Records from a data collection
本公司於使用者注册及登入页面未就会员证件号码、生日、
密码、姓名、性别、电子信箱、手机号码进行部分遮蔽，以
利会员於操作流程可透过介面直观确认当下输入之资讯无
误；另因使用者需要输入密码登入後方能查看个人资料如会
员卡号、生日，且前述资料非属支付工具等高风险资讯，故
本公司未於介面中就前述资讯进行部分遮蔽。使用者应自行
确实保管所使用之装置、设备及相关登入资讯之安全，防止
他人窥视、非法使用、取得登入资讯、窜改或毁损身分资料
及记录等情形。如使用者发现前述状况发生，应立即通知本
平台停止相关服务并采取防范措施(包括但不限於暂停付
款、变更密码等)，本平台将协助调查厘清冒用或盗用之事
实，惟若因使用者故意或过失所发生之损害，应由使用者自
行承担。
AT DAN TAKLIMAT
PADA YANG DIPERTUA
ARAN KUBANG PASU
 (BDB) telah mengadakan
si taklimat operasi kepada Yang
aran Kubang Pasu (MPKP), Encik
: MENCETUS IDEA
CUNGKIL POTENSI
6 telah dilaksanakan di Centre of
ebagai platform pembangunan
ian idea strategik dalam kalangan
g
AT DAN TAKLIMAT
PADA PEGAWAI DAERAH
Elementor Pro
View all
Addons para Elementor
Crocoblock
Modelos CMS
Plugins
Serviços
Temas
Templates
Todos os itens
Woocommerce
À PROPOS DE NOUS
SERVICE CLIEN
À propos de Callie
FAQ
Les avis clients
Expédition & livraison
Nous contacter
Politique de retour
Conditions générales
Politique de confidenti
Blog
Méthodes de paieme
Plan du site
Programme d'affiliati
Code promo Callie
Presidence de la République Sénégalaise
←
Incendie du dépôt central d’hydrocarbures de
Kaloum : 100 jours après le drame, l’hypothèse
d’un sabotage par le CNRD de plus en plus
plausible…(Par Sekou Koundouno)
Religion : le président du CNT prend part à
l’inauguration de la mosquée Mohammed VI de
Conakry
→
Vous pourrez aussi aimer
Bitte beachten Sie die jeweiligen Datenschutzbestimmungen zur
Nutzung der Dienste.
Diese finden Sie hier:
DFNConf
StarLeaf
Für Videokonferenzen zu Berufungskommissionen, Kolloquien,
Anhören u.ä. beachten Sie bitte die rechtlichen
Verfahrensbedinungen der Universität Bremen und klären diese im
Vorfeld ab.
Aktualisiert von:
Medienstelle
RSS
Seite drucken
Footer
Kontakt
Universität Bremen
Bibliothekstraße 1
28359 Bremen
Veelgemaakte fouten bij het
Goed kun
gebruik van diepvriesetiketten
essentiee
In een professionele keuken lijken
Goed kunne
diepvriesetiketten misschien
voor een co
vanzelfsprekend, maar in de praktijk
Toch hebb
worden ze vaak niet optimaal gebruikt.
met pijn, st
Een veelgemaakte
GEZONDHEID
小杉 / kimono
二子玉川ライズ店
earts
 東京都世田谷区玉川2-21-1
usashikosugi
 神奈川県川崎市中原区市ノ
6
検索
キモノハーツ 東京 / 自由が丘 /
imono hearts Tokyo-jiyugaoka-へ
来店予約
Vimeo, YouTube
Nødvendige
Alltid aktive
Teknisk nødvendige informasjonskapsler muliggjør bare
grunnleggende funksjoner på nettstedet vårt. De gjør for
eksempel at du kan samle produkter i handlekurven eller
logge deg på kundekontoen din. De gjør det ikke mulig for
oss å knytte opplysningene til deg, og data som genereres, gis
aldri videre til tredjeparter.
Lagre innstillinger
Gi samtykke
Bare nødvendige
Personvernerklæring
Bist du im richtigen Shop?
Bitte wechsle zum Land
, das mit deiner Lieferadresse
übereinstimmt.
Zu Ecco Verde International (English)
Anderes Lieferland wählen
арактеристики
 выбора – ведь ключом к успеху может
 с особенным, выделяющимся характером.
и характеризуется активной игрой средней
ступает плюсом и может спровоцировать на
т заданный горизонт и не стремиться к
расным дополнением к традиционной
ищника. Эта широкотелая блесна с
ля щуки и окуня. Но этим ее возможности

> Problem to work on:
Go over the records above and tally the lines with the word "telah" in them. Give the number alone.

> Answer space:
2